下にある歌舞伎観劇記を、最後の文の後から書き継いでください。

▶ _抽出テキスト_:
◆ ◆ ◆ ◆ ◆
2017-07-09 17:31:18 | 歌舞伎
 変な夢を見る。スペースシャトルのようなずんぐりした飛行機が日本に墜落する夢。どういう深層心理からこんな夢を見るのかな。

 さて、久しぶりの歌舞伎。いつもいい席をとってくれた方が亡くなり、自力でチケットを取るので、今回は2階席。視力が落ちているのか、夜の場面が多くて舞台がうす暗いのもあり、よく見えなかった。オペラグラスを忘れたのが返す返すも残念。

七月大歌舞伎 夜の部 平成29年7月3日~27日 大阪松竹座
<舌出三番叟>
鴈治郎さんと壱太郎さんの舞踊。壱太郎さんが可憐。

<盟三五大切(かみかけてさんごたいせつ)>
●佃沖新地鼻の場
 三五郎の漕ぐ舟に乗るのは、芸者の小万。小万と三五郎は夫婦。勘当の身の三五郎は、父から旧主のために百両を用立ててほしいと頼まれ、小万は芸者勤めに出ていた。そこへ、小万に入れ込む源五兵衛が乗った舟が漕ぎよせ、小万に声をかける。
 花道に水色の布が敷かれ、三五郎と小万の乗った舟が進む。花道に舟が進むのを、私は初めて見た。最後に源五兵衛、三五郎、小万が見得を切るところは、一幅の絵のように美しかった。
●深川大和町の場
 源五兵衛の家。若党の六七八右衛門が家財道具を運び出そうとする道具屋ともめている。五兵衛は、道具屋の言う通りにしろと言う。塩治家の家臣であった五兵衛は、御用金を盗賊に盗まれた落ち度で浪人になった。主君は高野師直に刃傷に及び切腹、塩治家はお家断絶。亡き主君の仇討ちの一味に加わりたいと思う五兵衛。そこへ小万が仲間とやってきて、腕に「五大力」(男女の恋の誓いのしるし)を彫っているという。さらに伯父の富森助右衛門が仇討ちに加われるように百両を持ってくるが、五兵衛の放埓を諫める。八右衛門に追い返される小万たちだが、入れ替わりに三五郎がやってきて小万のところへ行くよう誘う。始めは自重する五兵衛も小万会いたさに出かけていく。
◆ ◆ ◆ ◆ ◆
(ポイント追跡データ)

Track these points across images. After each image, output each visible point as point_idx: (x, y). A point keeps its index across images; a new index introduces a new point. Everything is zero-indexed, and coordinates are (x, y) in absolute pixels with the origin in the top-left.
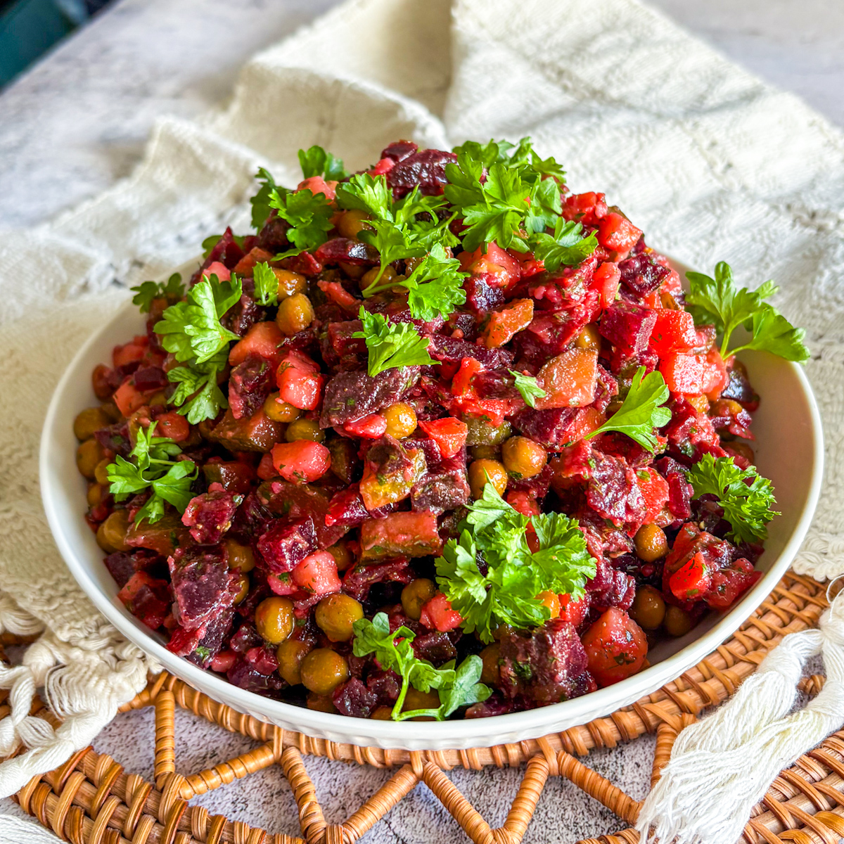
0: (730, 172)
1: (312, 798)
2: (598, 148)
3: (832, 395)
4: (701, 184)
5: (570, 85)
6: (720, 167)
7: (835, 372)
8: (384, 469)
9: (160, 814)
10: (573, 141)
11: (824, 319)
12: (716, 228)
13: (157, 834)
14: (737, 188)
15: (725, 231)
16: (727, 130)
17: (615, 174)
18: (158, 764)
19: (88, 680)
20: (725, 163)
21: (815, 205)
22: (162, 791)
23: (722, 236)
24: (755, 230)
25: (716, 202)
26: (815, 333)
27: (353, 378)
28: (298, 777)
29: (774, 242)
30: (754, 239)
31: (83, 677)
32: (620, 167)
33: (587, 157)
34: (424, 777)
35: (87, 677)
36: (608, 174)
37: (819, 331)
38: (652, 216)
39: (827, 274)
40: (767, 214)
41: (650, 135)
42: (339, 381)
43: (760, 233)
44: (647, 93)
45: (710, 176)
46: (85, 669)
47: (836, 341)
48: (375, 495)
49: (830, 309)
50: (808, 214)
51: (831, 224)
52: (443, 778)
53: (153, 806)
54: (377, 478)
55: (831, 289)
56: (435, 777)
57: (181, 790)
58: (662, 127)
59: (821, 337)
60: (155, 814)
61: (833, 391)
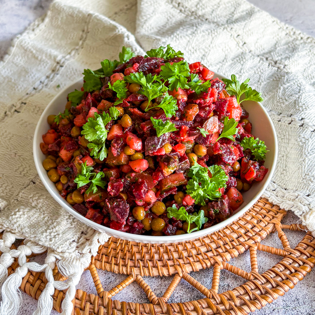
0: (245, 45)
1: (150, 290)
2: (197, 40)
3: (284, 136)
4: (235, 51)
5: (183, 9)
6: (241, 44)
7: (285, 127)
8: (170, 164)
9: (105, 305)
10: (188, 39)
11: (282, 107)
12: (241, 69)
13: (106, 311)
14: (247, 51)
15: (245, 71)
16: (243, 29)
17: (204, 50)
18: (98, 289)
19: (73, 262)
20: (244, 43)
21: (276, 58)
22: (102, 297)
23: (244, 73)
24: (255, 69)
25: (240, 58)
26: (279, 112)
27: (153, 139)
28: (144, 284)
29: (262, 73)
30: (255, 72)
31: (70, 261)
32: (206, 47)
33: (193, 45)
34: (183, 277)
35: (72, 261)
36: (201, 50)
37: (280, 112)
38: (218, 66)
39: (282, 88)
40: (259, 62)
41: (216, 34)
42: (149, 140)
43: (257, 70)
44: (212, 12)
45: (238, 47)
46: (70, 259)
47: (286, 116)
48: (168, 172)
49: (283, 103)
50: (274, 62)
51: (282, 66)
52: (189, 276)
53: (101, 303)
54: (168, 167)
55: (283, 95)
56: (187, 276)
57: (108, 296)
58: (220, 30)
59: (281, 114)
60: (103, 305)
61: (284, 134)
◆ ◆ ◆ ◆ ◆
▶ _課題への回答_:
 八右衛門の松也さんが、爽やかで主人を想う家来を熱演。以前見た時は、大げさな芝居が気になったが、今回はそんな気もせず、よかった。
●二軒茶屋の場
 二軒茶屋の伊勢屋の座敷。伴右衛門の身請けを拒む小万のところへ、三五郎に連れられ、五兵衛が現れる。なす術のない五兵衛を見ると小万は自害を企てる。すると、五兵衛は伯父の助右衛門から受け取った百両を小万の身請けに差し出す。そして、五兵衛は三五郎と小万と夫婦であること、この場は五兵衛から金を巻き上げるための芝居と知る。恨みを残して五兵衛は立ち去る。
 仁左衛門さん扮する五兵衛が怒りを抑えながら花道を去るところが圧巻。
●五人切の場
 五兵衛から金を巻き上げた者たちが太鼓持ちの虎蔵の家に集まっている。三五郎は小万の腕の彫り物を「五大力」から「三五大切」と書き替える。一同寝静まったところへ、五兵衛が現れその場に居合わせたものを次々に切っていく。その物音に気付いた三五郎と小万はその場から逃げていく。
 障子に影が映り、五兵衛登場。切って切りまくる仁左衛門さんが凄味のある美しさ。私は薄暗くてよく見えなかったが、一緒に行った子どもによると首や腕が転がる血まみれホラーだったとか。
●四谷鬼横町の場
 四谷鬼横町の長屋。昨日引っ越してきた八右衛門は、幽霊が出たと引っ越そうとしている。大家の弥助は、お岩の幽霊が出ると言う。一日でも一月分の家賃を払えと八右衛門と弥助がもめているところへ、小万と三五郎がやってくる。挨拶をしていて、弥助は小万の兄とわかる。そこへ通りかかったのは了心。了心は三五郎の実父で不破数右衛門(源五兵衛)に仕えており、数右衛門が仇討ちに加わるための百両の工面に腐心していた。三五郎は了心に五兵衛から巻き上げた百両を渡す。数右衛門に金を渡すために帰った了心と入れ違いにやってきたのは、五兵衛。怯える三五郎たちに兄弟同然の付き合いをしてほしいと酒樽を渡す。そこへ役人が来て、五人切りの下手人として五兵衛を捕らえようとする。八右衛門は飛び出し自分が下手人だと申し立て、五兵衛の身代わりとなって縄を打たれて引き立てられる。五兵衛も小万のことは思い切ったと言い捨て去る。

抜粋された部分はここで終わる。